My first book didn’t change my life, although I had hoped it would. So I had to find other reasons to write poetry. Now I use whatever reason is handy (which is also how I manage not to write poetry). The recent work is much more tenuous, more fearful for its existence than the poems in that collection 10 years ago.

2 - How did you come to poetry first, as opposed to, say, fiction or non-fiction?

I didn’t like poetry when I started my undergraduate degree, and liked it best by the time I finished. I found it did the best job of helping me figure out how to live, in a compelling and efficient way. It seemed to encompass large issues effortlessly, stealthily.

3 - How long does it take to start any particular writing project? Does your writing intitially come quickly, or is it a slow process? Do first drafts appear looking close to their final shape, or does your work come out of copious notes?

I work very slowly on poems, and usually not at all. Things start off quickly and then devolve into a morass of false leads and clunky phrasing. I pare away the worst of it and am left with the poem. I hope that doesn’t sound flip. I can’t be the only one who works this way.

4 - Where does a poem usually begin for you? Are you an author of short pieces that end up combining into a larger project, or are you working on a "book" from the very beginning?

Poems for me begin with an image or experience that makes my mind teem with phrases, which I guess is a result of the emotion felt when I cradle the experience. I’m never working on a book, just individual poems, although I wouldn’t be adverse to it, if what I was writing or my goals started to take on the shape of a book.

5 - Are public readings part of or counter to your creative process? Are you the sort of writer who enjoys doing readings?

I love reading my work as it allows me to make a case for the poems. Once I’ve read them, people tend to think my writing isn’t as bad as they had previously thought. This inspired the recent strategy of creating a video clip of me reading for YouTube.

6 - Do you have any theoretical concerns behind your writing? What kinds of questions are you trying to answer with your work? What do you even think the current questions are?

Mostly, I try to worry about technique and what could loosely be called “narrative.” I try not to make things too ship-shape, and to keep the language contemporary and conversational, and hope that all those larger issues will leak in. I think unless you’re totally divorced from the world, you can’t help but address questions relevant to living here and now.

7 – What do you see the current role of the writer being in larger culture? Does s/he even have one? What do you think the role of the writer should be?

I haven’t a clue. It’s up to readers to decide what the role of the writer is.

8 - Do you find the process of working with an outside editor difficult or essential (or both)?

I love working with an editor. For someone who works so slowly, it can speed things up considerably. It’s easier for me to react than to act. It also means at least one person has read your work, and I love knowing my work is being read, even if the person is being paid to do it.

9 - What is the best piece of advice you've heard (not necessarily given to you directly)?

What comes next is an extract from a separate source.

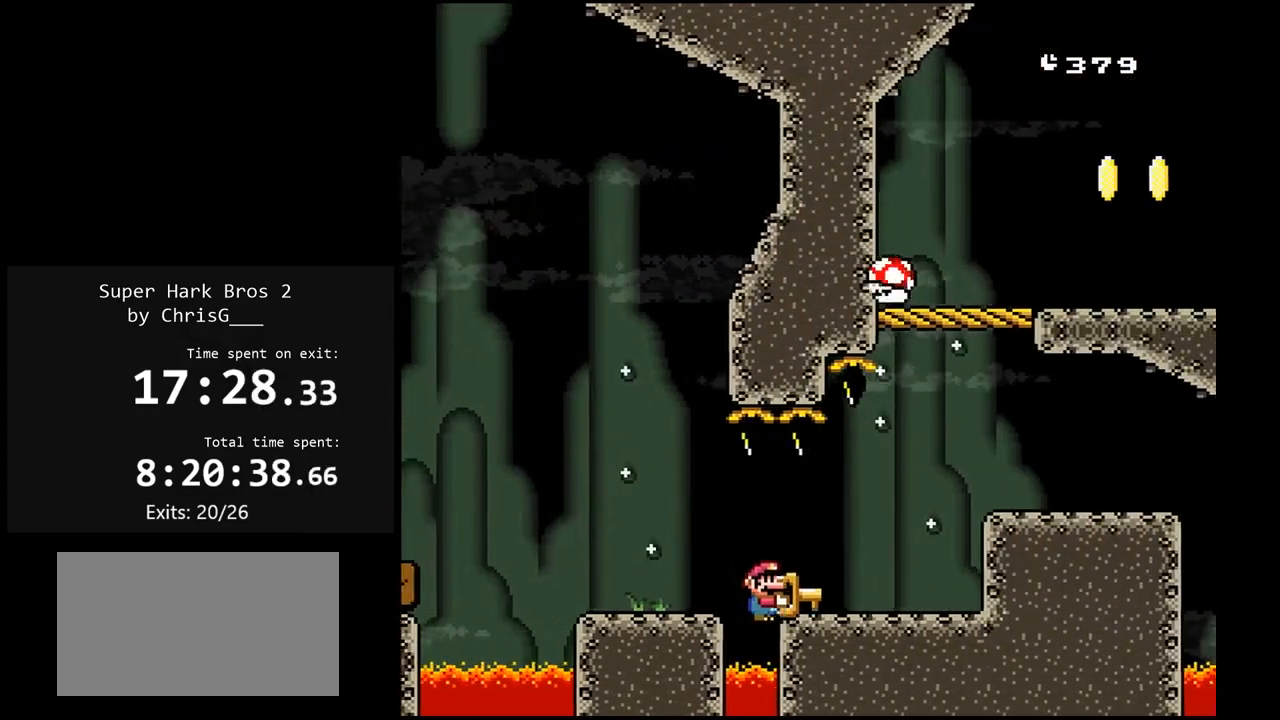
{"buttons": ["Y", "DPAD_RIGHT"], "events": [[117, "B", "down"], [200, "B", "up"]]}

Early in his career, James Merrill was asked who he was writing for, and he answered, only half-jokingly, that he was writing for the angels. And his mentor warned him, “Be careful, or only the angels will read you.”

10 - How easy has it been for you to move between genres (poetry to plays)? What do you see as the appeal?

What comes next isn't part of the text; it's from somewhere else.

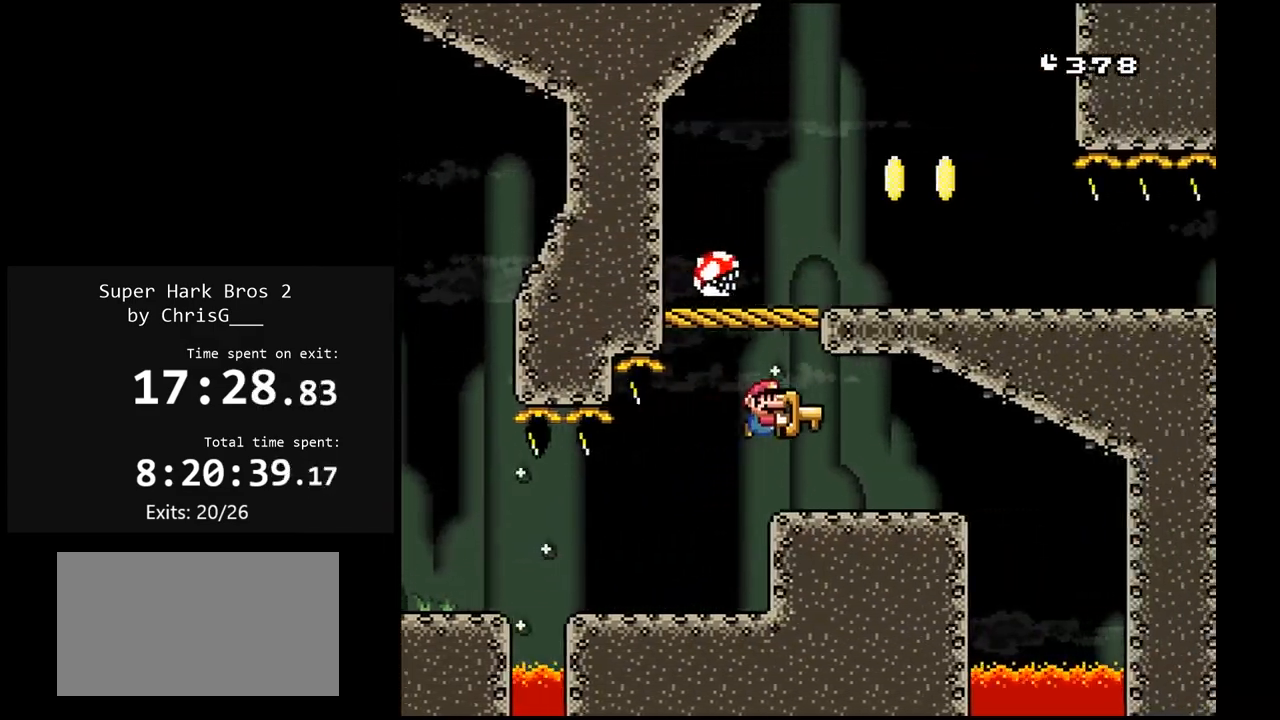
{"buttons": ["Y", "DPAD_LEFT"], "events": [[167, "DPAD_RIGHT", "up"], [233, "DPAD_LEFT", "down"]]}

I’ve given up on play writing. I was good at some aspects of it—creating dialogue, weaving larger issues into the playing out of everyday lives—but no good at things that are essential in theatre, like maintaining narrative tension and interest. The theatre folks were always going on about “stakes.” But I loved working with actors, and loved hearing them read my words. It always made the work sound ten times better. That experience has made me apply myself more creatively and consciously to reading my own poems aloud (I used to sound like I was reading by rote in Sunday School). And I still enjoy using characters in my poems at times, as opposed to an “I” persona.

11 - What kind of writing routine do you tend to keep, or do you even have one? How does a typical day (for you) begin?

I have no writing routine. Usually, when I have exhausted any other pleasurable option, I’ll start to write a poem. If I feel I’m on to something, I just write down snatches here and there and hope I’ll get a stretch of time to visit the project.

12 - When your writing gets stalled, where do you turn or return for (for lack of a better word) inspiration?

I am sometimes inspired by reading other poets, but more often I find their achievement intimidating. So I read poets that I could never hope or wish to emulate in style or content, like Gerard Manley Hopkins or George Meredith, or novelists that get my mind buzzing, like Joyce Carol Oates or Martin Amis. Fiction (like music or visual art) stimulates my creative process without posing a direct threat to it.

13 - What do you really want?

To be able to sing like Rosemary Clooney. But I’d settle for Sinatra.

14 - David W. McFadden once said that books come from books, but are there any other forms that influence your work, whether nature, music, science or visual art?

I’ve directly drawn on music and visual art to inspire my work in the past (see also my response to question 12).

15 - What other writers or writings are important for your work, or simply your life outside of your work?

I fear it’s unimaginative, but, statistically speaking, I most often return to the poetry of Wallace Stevens, W.H. Auden, James Merrill and John Ashbery. In terms of fiction, statistically again, the writers I read the most are George Eliot, Joyce Carol Oates and Martin Amis. But I try to sample lots of different authors. Right now, I’m reading Kenneth J. Harvey’s Blackstrap Hawco. He’s a stunning stylish and fearless storyteller.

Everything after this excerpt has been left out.